一方、深刻な問題のひとつに、本市における介護職員の不足が挙げられます。3年後の2025年に約6500人が不足すると推計されるなど、大変厳しい状況です
本市では、介護ロボットやICTの導入支援を拡充して、業務の効率化や職員の負担軽減を進め、定着を支援いくとしていますが、目の前の対策はもとより、中長期的な視点に立ち、小・中学生のころから命の大切さや、人に関わる仕事の重要性や魅力を伝えることが重要です。本定例会では、将来介護分野で活躍する人材を増やすとの観点、また、保育・教育分野の人材確保の観点からも、教育委員会ともしっかりと連携し、戦略を持って横浜の未来を担う人材の育成を進めるとの答弁を頂きました。具体的な行動で、結果に結びつけていけるよう要望致します。
次に「地域交通」についてです。
我が党では定例会ごとにこの問題を取り上げていますが、生産年齢人口の減少、働き方の変化などにより、路線バスの減便が進むなど、地域の足に大きな影響が生じています。特に運転免許返納、バス停まで歩くのがつらい高齢者の方にとっては、買物や通院もままならず、日常生活における死活問題になっています。
地域交通施策を強力に推進するためには、施策全体の中で敬老特別乗車制度も含め、総合的に検討することが必要であり、早急に部局を横断し、本市が一丸となって推進していく最適な体制を構築すると共に、地域に適した移動サービスの創出に、一層のスピード感を持って、取り組むよう要望します。
次に「災害対策」についてです。
東日本大震災から11年が経過しました。震災の教訓を風化させてはならない、二度と悲劇を繰り返さないとの思いを絶やさず、防災・減災の取組を進めなければなりません。近い将来に危惧されている大規模地震の発生や気候変動の影響による局地的な大雨の増加など、市域を取り巻く環境は常に変化を続けています。
来年度予算案では、「インフラ防災機能の強化」や「まちの防災性向上」など強力な取り組みが盛り込まれております。
例えば、我が党が強く要望している、下水道管の耐震化についてですが、国の「国土強靭化5か年加速化対策」の予算を最大限活用し、これまでの整備の2倍のスピードで事業を推進して、令和7年度までの完了を目指すと市長が表明するなど、本定例会でも積極的な防災への意思を確認する事ができました。只、防災・減災対策に終わりはありません。これまでの自助・共助の取組推進に加え、あらゆる災害への対策強化に期待しております。
最後に「国際平和の実現」について申し述べます。
ロシアのウクライナ侵攻は断じて許すことのできない蛮行であります。今世紀最大とも言える人道危機に対し、本市は、政府や国際機関などと連携し、必要な人道支援に努めていかなければなりません。
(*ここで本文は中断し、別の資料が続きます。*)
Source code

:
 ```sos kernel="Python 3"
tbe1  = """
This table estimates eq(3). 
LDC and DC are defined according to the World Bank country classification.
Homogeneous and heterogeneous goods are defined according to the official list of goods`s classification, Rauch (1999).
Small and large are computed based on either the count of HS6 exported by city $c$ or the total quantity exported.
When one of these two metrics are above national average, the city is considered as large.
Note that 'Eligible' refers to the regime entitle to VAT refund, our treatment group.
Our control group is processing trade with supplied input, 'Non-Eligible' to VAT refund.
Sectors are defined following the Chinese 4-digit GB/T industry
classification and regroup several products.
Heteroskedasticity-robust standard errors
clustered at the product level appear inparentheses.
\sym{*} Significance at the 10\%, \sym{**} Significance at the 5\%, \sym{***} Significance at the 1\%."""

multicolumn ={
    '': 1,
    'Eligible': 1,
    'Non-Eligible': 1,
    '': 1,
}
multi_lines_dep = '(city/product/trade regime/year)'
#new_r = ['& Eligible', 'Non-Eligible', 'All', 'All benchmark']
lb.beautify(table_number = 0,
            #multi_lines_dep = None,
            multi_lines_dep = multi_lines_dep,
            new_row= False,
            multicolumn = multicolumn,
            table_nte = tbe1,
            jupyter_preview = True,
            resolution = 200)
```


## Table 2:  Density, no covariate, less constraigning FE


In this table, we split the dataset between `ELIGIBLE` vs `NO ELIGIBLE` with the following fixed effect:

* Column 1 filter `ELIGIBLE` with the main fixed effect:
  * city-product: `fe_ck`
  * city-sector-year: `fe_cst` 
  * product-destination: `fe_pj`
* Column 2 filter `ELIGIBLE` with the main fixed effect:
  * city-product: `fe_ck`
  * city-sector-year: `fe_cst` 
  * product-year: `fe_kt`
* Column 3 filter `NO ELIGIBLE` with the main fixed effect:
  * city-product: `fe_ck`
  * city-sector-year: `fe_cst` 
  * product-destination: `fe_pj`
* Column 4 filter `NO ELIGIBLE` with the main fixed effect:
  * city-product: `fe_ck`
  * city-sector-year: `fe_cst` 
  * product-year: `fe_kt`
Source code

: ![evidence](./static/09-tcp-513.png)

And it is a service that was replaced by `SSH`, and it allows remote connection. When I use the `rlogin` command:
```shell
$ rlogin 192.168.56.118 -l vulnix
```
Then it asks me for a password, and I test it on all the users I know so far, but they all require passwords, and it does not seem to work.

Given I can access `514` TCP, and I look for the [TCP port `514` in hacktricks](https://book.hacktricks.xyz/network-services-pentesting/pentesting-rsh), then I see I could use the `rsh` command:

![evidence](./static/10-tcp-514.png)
政府では、我が党からの提言を受け、ウクライナ人の安全確保に向け、住まいや食料・衣料品など生活必需品の確保、精神ケアを含めた医療体制などの強化すること。また、性暴力から女性を守るための対策、妊婦が安全に出産できる環境整備を進めること。子どもの健康支援を検討すると共に、避難民の日本国内受け入れでは、日本に親族や知人がいない場合でも、身元保証人を不要とする新たな制度構築も含め、準備に入っています。
こうした国の動きに連動し、オデッサ市と姉妹都市として50年を超える友好を育んできた本市が、難民の受け入れを検討するなど、積極的に取り組んでいることを高く評価しています。ウクライナの皆さんのために、適宜適切な対応をお願い致します。
一方、我が国と中国との関係は現在非常に難しい状況にありますが、公明党は、日中国交正常化をはじめ、節目節目で大きな役割を果たしてきました。中国の人権状況に対する国際社会からの懸念については十分承知しており、基本的人権はいかなる政治体制でも尊重されるべきと考えます。
只、国同士がいかなる状況であれ、両国市民の願いは、平和な社会であり、自身や家族の幸せであります。
本年2022年は日中国交正常化50周年、来年2023年は横浜市と上海市の友好都市提携50周年という大きな節目の年を迎えます。この機会に都市レベルでの友好親善を一層推し進め、アジアの平和と安定への貢献に活かしていくべきであると強く申し述べると共に、本定例会で、我が党の質問に対し、市長が「両国・両市の節目に当たり、過去の周年事業のように友好の証が見える形での記念事業を検討する」とされたご答弁に、大いに期待しております。
国同士の関係が難しいときこそ、ピースメッセンジャー都市としての使命感を持って、自治体ならではの国際交流を進め、世界の平和に貢献していくことを期待し、公明党横浜市会議員団を代表しての討論を終わります。」
来年度予算は決まりました。円滑な執行を求めて参ります。